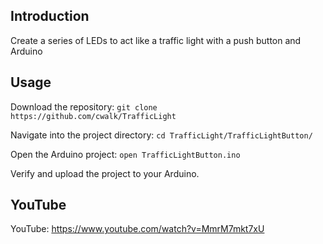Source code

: ## Introduction

Create a series of LEDs to act like a traffic light with a push button and Arduino

## Usage

Download the repository: `git clone https://github.com/cwalk/TrafficLight`

Navigate into the project directory: `cd TrafficLight/TrafficLightButton/`

Open the Arduino project: `open TrafficLightButton.ino`

Verify and upload the project to your Arduino.

## YouTube

YouTube: https://www.youtube.com/watch?v=MmrM7mkt7xU
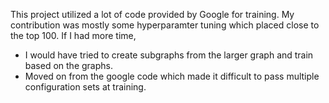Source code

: This project utilized a lot of code provided by Google for training. My contribution was mostly some hyperparamter tuning which placed close to the top 100. If I had more time, 

* I would have tried to create subgraphs from the larger graph and train based on the graphs.
* Moved on from the google code which made it difficult to pass multiple configuration sets at training.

■ WHAT YOU NEED TO DO:
Count the lines of the listing above that contain the string "which", matching case exactly. Give only the number.

■ SOLUTION:
2